Peran stigmatik konsep good governance sebetulnya tidak bisa dipisahkan dari sangat derasnya
arus perwacanaan dalam kerangka berfikir yang neo-liberal, yang pada dasarnya tigak
terlampau setuju dengan adanya peran sentral negara. Ketiga, pemaknaan konsep good
governance saat ini terjadi dalam suasana dimana hegemoni wacana yang berakar pada
liberalisme terlihat sangat kental. Liberalisme difahami sebagai pintu pendobrak
otoritarianisme, namun masih menjadi pertanyaan besar apakah hal itu akan terlembaga.

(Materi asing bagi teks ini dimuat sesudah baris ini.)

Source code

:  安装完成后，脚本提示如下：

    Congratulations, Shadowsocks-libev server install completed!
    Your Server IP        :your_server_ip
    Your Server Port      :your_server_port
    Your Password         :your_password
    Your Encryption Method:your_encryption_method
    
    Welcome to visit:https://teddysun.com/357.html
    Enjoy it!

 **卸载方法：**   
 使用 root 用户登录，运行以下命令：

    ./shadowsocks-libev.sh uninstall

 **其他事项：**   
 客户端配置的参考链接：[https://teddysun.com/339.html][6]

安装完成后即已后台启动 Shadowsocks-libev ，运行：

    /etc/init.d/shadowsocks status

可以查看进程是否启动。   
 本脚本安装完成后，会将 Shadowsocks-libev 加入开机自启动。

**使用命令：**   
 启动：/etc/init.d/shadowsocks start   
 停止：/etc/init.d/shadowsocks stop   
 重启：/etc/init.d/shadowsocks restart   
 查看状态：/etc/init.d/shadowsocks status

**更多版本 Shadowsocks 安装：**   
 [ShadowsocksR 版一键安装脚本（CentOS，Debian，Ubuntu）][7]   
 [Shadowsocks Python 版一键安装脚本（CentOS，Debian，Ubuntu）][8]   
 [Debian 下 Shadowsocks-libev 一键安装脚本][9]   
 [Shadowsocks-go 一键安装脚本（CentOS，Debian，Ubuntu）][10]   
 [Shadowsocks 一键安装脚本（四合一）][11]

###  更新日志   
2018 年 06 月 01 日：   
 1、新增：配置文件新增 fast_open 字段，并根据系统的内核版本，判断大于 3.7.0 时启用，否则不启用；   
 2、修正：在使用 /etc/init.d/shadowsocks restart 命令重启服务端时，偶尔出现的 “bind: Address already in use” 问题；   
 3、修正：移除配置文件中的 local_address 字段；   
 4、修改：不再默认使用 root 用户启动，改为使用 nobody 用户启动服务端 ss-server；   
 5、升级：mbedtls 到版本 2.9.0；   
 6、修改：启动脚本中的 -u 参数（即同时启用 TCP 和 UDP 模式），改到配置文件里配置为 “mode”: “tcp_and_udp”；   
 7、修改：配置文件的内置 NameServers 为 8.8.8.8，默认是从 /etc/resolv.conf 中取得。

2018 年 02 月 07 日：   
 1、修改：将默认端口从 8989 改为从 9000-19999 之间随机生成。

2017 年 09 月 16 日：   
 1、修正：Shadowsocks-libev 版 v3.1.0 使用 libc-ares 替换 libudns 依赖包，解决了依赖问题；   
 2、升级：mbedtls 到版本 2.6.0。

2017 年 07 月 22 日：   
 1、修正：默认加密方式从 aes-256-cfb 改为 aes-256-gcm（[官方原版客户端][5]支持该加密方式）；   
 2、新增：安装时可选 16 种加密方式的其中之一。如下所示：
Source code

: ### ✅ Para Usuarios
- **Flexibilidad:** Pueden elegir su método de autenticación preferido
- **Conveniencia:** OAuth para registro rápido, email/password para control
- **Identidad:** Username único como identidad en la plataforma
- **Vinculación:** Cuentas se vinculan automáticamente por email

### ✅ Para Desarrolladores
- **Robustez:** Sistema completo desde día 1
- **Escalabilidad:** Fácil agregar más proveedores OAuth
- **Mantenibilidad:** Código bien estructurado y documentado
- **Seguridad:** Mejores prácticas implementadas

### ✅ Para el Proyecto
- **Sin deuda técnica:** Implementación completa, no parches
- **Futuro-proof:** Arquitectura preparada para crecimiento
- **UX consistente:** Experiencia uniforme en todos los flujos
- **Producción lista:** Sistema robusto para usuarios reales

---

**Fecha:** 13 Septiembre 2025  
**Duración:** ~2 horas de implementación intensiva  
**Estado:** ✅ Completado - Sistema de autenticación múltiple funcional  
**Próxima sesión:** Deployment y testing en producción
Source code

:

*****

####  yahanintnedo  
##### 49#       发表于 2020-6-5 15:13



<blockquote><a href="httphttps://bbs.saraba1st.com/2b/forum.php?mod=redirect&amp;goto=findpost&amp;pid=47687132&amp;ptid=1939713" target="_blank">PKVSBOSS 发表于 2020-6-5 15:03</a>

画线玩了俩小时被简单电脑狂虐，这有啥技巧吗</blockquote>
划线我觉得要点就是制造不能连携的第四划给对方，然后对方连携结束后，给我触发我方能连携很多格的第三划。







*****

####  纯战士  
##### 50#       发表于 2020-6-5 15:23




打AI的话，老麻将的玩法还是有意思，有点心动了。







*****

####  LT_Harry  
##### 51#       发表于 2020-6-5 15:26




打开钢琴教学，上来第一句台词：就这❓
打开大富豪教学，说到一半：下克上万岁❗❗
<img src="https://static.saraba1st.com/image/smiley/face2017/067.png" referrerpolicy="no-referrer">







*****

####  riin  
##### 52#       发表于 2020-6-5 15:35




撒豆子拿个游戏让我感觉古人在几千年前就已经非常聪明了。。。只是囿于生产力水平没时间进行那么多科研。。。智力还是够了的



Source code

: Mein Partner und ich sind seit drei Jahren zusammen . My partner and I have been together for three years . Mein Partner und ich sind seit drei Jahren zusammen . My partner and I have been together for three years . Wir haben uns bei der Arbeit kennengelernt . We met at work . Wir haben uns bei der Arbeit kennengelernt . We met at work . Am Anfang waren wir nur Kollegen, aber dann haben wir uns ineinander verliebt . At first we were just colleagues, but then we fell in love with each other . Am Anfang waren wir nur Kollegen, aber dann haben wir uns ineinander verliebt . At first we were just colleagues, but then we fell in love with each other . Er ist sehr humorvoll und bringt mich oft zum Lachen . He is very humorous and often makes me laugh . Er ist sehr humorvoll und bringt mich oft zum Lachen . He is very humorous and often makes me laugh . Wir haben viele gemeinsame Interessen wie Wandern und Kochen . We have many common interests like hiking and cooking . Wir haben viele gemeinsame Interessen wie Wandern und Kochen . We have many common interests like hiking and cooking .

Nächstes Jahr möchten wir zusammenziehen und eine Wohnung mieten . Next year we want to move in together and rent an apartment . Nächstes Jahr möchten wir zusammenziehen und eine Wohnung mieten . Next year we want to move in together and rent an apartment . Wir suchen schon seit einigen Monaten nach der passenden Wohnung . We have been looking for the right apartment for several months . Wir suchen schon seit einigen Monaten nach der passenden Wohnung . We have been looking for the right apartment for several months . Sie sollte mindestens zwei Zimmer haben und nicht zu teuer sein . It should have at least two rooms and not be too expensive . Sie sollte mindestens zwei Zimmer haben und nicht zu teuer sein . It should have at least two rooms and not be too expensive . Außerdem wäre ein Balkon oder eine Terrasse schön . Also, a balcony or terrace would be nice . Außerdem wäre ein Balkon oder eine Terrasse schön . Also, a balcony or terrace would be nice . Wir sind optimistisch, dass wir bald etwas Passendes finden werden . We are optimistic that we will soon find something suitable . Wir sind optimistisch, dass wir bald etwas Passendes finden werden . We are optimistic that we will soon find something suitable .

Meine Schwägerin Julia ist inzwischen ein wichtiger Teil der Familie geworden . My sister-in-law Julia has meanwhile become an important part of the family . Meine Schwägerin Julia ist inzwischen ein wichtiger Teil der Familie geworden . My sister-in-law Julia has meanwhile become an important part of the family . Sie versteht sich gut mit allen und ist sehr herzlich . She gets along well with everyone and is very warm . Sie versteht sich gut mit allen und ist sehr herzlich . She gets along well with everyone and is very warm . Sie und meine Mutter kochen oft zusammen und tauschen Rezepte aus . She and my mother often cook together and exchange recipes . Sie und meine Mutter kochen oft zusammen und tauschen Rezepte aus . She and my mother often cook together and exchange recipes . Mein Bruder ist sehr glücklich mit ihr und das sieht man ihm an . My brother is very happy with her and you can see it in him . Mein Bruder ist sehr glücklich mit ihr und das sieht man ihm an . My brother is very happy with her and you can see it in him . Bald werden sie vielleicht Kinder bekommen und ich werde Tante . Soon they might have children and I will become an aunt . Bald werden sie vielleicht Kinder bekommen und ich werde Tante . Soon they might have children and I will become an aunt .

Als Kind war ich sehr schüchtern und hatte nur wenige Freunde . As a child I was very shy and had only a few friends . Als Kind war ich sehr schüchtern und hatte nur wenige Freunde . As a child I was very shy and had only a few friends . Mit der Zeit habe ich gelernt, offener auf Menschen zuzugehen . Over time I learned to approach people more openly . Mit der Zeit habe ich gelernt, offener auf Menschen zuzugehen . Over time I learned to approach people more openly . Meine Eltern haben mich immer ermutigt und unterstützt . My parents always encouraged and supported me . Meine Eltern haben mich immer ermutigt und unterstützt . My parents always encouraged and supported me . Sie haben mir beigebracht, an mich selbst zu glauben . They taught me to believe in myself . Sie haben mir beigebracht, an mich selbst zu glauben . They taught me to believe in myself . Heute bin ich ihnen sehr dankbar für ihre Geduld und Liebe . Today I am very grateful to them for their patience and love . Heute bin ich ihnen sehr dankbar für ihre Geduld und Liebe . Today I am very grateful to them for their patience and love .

Dalam suasana dimana hegemoni faham liberal di era reformasi ini sangat kuat, ukuran bagi
baik buruknya penyelenggaraan pemerintahan bisa bergeser dari otonomi dan demokrasi,
menjadi liberal atau tidak. Pola good governance ala liberal mungkin bisa terlembaga kalau
masyarakat dan pejabat sama-sama sepenuh hati meliberalkan diri. Kecenderungan yang
terjadi adalah sabotasi terhadap liberalisme dalam arti bahwa masyarakat mau enaknya
memiliki kebebasan, namun tidak mau menanggung persyarakat-persyaratan untuk tegaknya
sistem yang liberal itu. Sebagai contoh, maraknya demostrasi adalah pertanda dari
pemanfaatan secara baik iklim politik liberal, namun penghargaan terhadap hak orang lain tidak
dilindungi tatkala melakukan hal itu.